Alors que la machine qui vise à renvoyer tous ceux qui ont illégalement rejoint l’administration tunisienne commence à tourner, personne ne sait encore les conséquences de cette décision.
Beaucoup la sous-estiment et ne croient pas aux statistiques présumées à trois chiffres de milliers de fonctionnaires. Nous pensons que le nombre final sera choquant et montrera à quel point la corruption est ancrée dans les pratiques tunisiennes.
Une première couche de conséquences
Ceux qui seront renvoyés risquent gros, y compris l’obligation de restituer les rémunérations reçues, de voir les cotisations sociales annulées et d’être renvoyés devant les tribunaux compétents. Et comme c’est l’argent de l’Etat qui est en jeu, il sera difficile d’y échapper.
Socialement, c’est une bombe car des familles seront, tout simplement, explosées. Certes, elles ont été injustement fondées sur la base de revenus qui n’auraient du pas être encaissés; mais cela va être pénible de voir cette dégringolade sociale.
Les administrations seraient allégées, à différents degrés et il n’est pas certain que cela ouvrira la porte à de nouveaux recrutements. Nous pensons que cela ne sera que partiel et limité, axé sur les besoins réels et les profils indispensables. L’idée fondamentale est d’atteindre une taille humaine de l’outil opérationnel de l’Etat et ses charges qui consomment la moitié de ses recettes fiscales.
D’autres part, il faut s’attendre à de vives contestations de la part des concernés. Plus l’effectif est important, plus il est attendue qu’elles prennent des formes plus sensibles. Néanmoins, le sentiment général n’est pas en leur faveur. Même ceux qui sont anti Saïed n’oseraient rien dire du moment qu’il s’agit d’une demande partagée par tous les partis politiques. La nouveauté est qu’enfin, celui qui est au pouvoir va effectivement lancer le grand nettoyage.
Les banques touchées?
Parmi les effets indirects, il y a ceux qui seront observés au niveau du secteur bancaire. La majorité absolue des fonctionnaires potentiellement concernés ont certainement accès à des financements bancaires. Quel ministère ou entreprise publique n’a pas de conventions avec au moins un établissement de crédits pour faire bénéficier ses agents de conditions préférentielles? Cette gamme de clients est très appréciée vu qu’elle est l’équivalent de l’actif sans risque du côté des particuliers.

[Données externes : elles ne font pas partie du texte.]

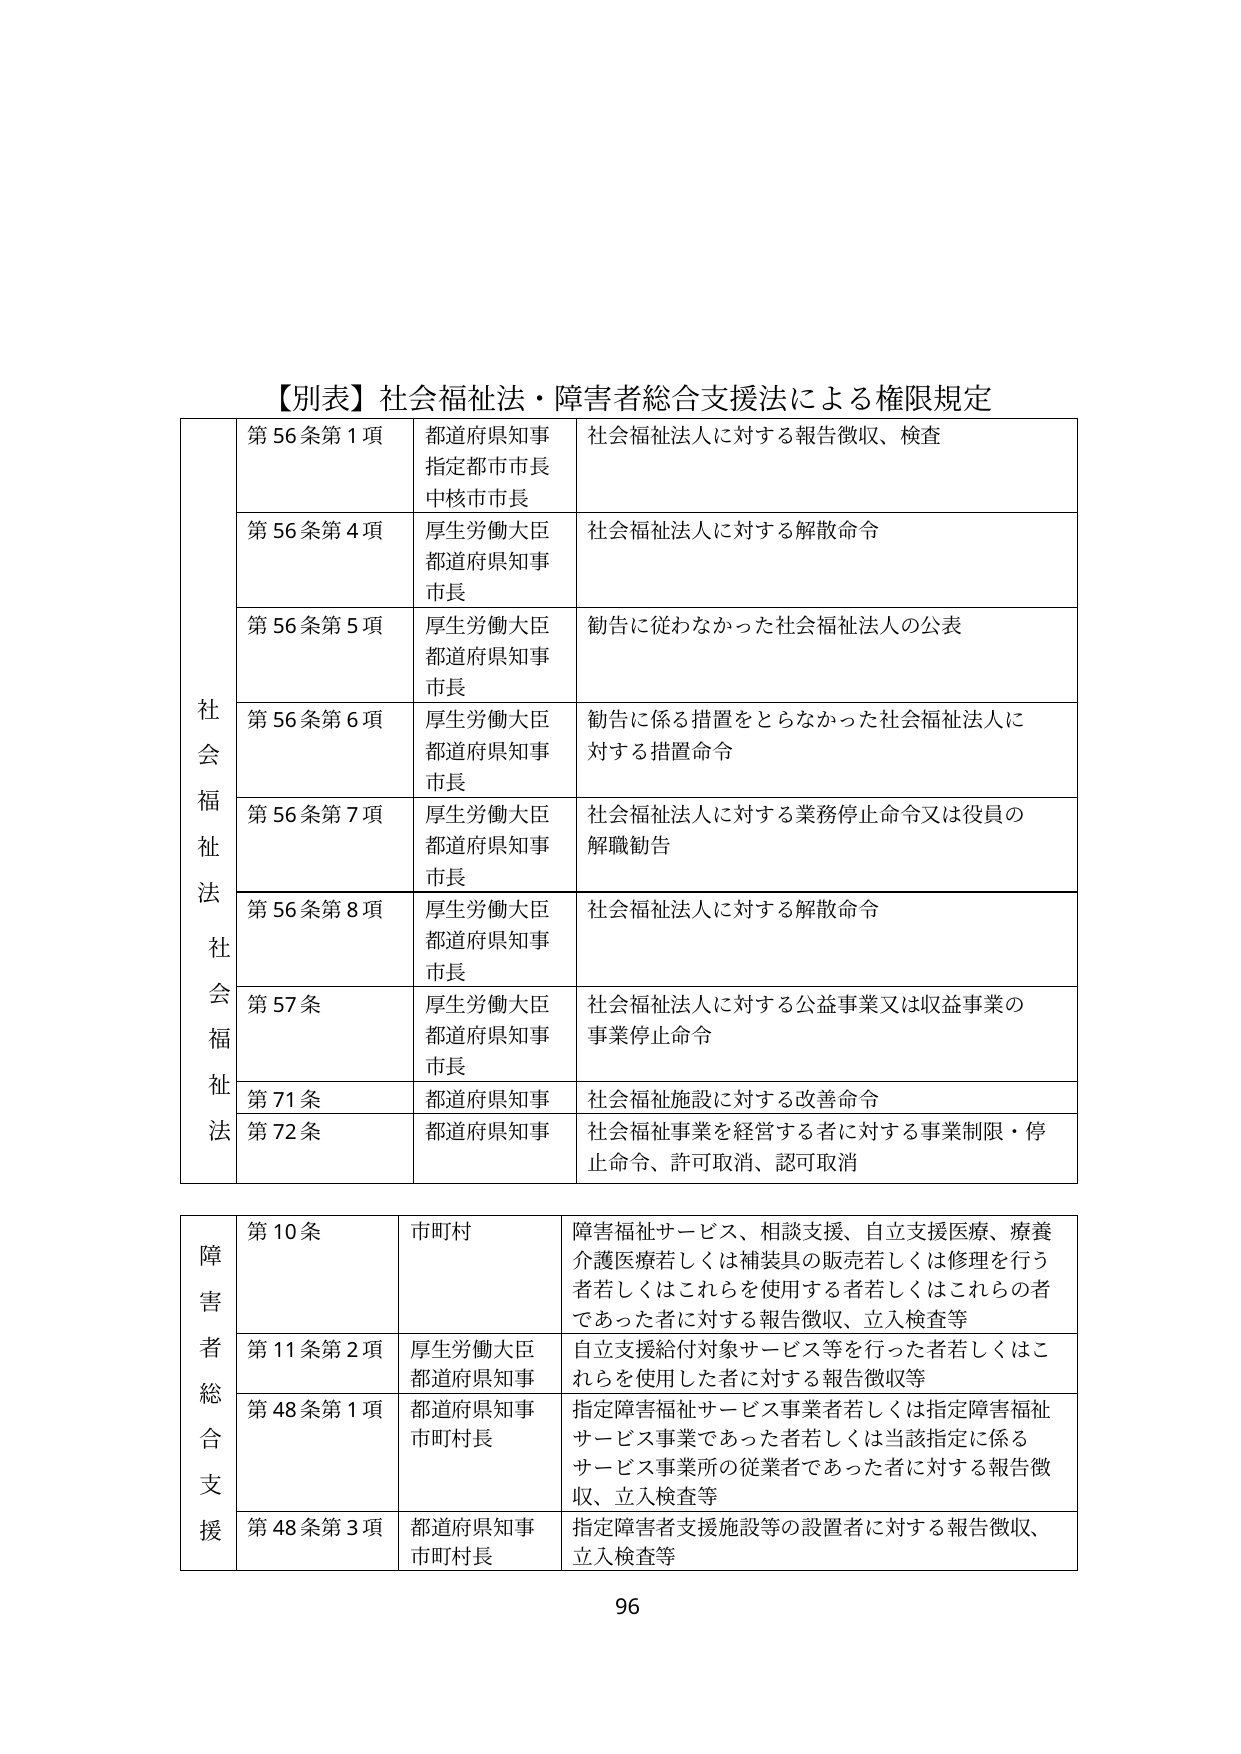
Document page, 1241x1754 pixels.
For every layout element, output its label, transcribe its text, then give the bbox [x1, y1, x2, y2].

Ceux qui ont obtenu un financement immobilier ont un actif qui peut servir à payer. Malgré cela, ce n’est pas évident de le gérer. Imaginons qu’il y aura 5 000 appartements à liquider qui vont apparaître soudainement sur le marché secondaire. Quel serait l’impact sur le prix d’un petit marché comme le nôtre? Pour ceux qui ont des crédits à la consommation, la situation est un peu plus compliquée.
Selon les dernières statistiques, l’encours des prêts octroyés par les banques et destinés à l’achat de véhicules s’est élevé à 392,777 MTND fin juin 2023. Les crédits à la consommation se sont accrus de 102,626 MTND depuis le début de l’année pour atteindre 4 584 MTND.
A cela, il faut ajouter les débits des comptes qui permettent à la majorité écrasante des Tunisiens de boucler leurs fins de mois.
Même les fonctionnaires deviendront une classe de clients à risque pour les établissements de crédits. Apparemment, pour s’en échapper, il faudra désormais ajouter l’original du diplôme à son dossier de financement ou apporter une garantie.
L’affaire des faux diplômes et des recrutements non conformes à la réglementation est, à notre avis, une réalité beaucoup plus amère que plusieurs ne le pensent. Au bout de quelques semaines, nous aurons les premières conclusions des travaux en cours. Nous y reviendrons.